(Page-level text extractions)
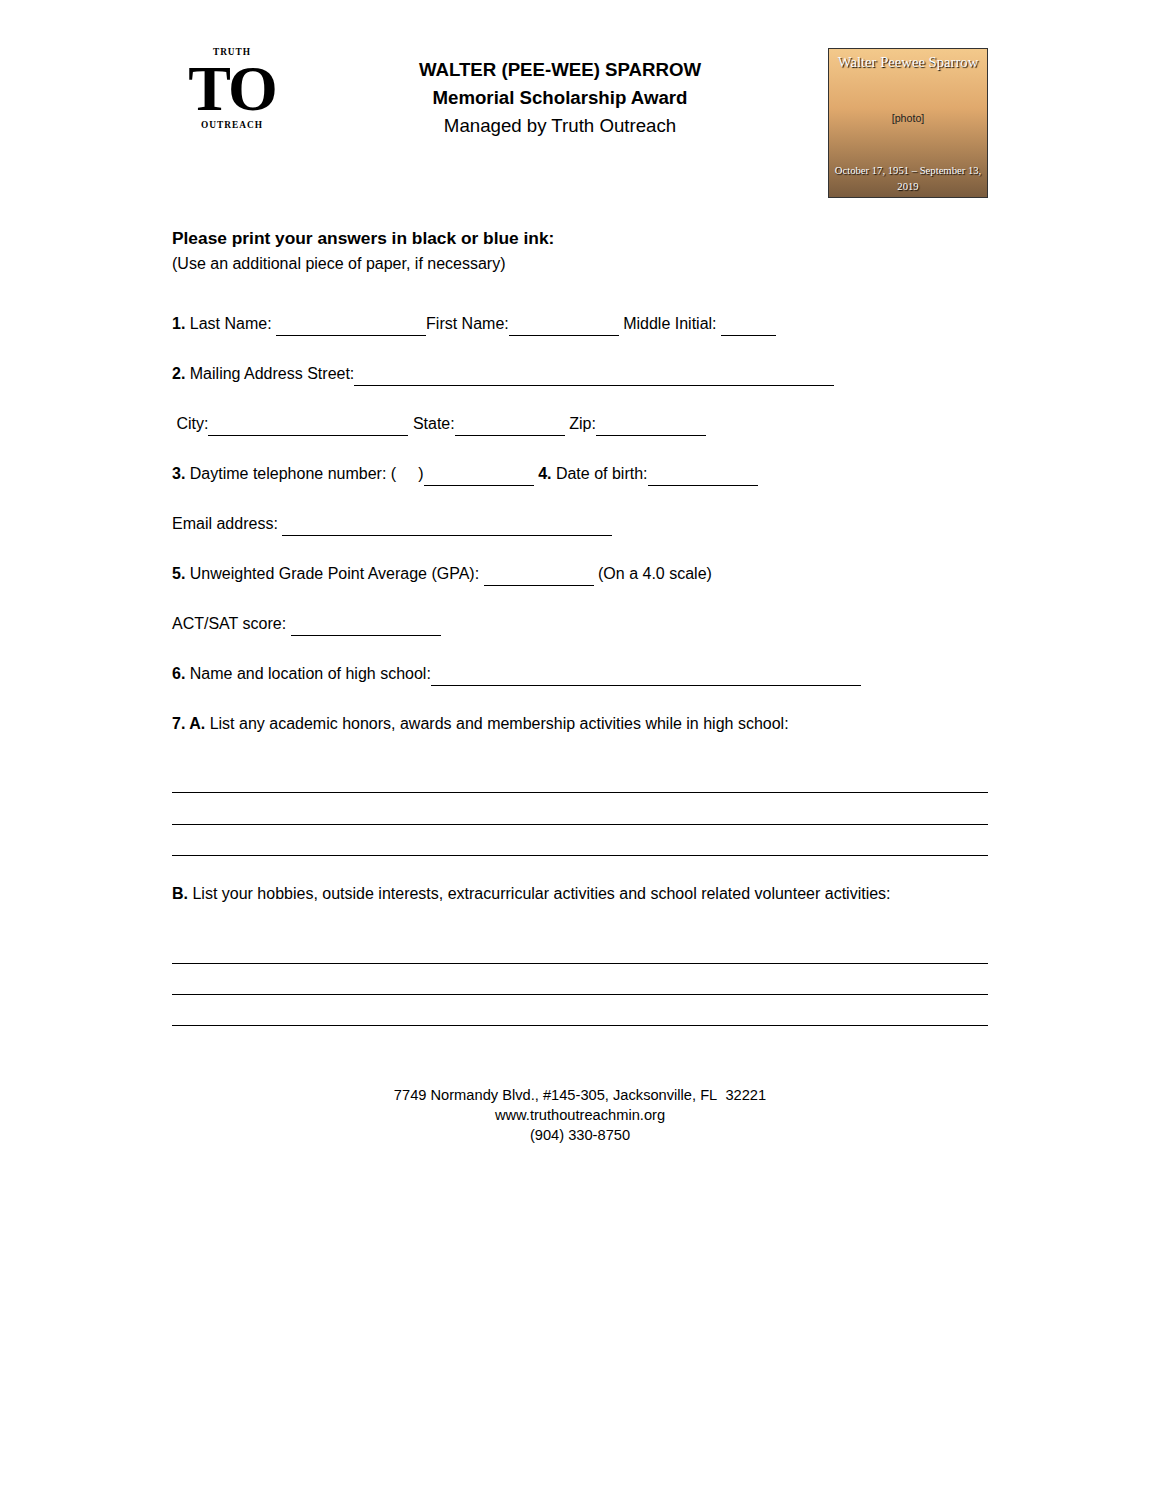TRUTH
TO
OUTREACH
WALTER (PEE-WEE) SPARROW
Memorial Scholarship Award
Managed by Truth Outreach
Walter Peewee Sparrow
[photo]
October 17, 1951 – September 13, 2019
Please print your answers in black or blue ink:
(Use an additional piece of paper, if necessary)
1. Last Name: First Name: Middle Initial:
2. Mailing Address Street:
City: State: Zip:
3. Daytime telephone number: ( ) 4. Date of birth:
Email address:
5. Unweighted Grade Point Average (GPA): (On a 4.0 scale)
ACT/SAT score:
6. Name and location of high school:
7. A. List any academic honors, awards and membership activities while in high school:
B. List your hobbies, outside interests, extracurricular activities and school related volunteer activities:
7749 Normandy Blvd., #145-305, Jacksonville, FL 32221
www.truthoutreachmin.org
(904) 330-8750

YOUR INSTRUCTIONS → Write out the records exactly. Do not carry the pictures over.

WORKED SOLUTION →
TRUTH
TO
OUTREACH
WALTER (PEE-WEE) SPARROW
Memorial Scholarship Award
Managed by Truth Outreach
Walter Peewee Sparrow
[photo]
October 17, 1951 – September 13, 2019
Please print your answers in black or blue ink:
(Use an additional piece of paper, if necessary)
1. Last Name: First Name: Middle Initial:
2. Mailing Address Street:
City: State: Zip:
3. Daytime telephone number: ( ) 4. Date of birth:
Email address:
5. Unweighted Grade Point Average (GPA): (On a 4.0 scale)
ACT/SAT score:
6. Name and location of high school:
7. A. List any academic honors, awards and membership activities while in high school:
B. List your hobbies, outside interests, extracurricular activities and school related volunteer activities:
7749 Normandy Blvd., #145-305, Jacksonville, FL 32221
www.truthoutreachmin.org
(904) 330-8750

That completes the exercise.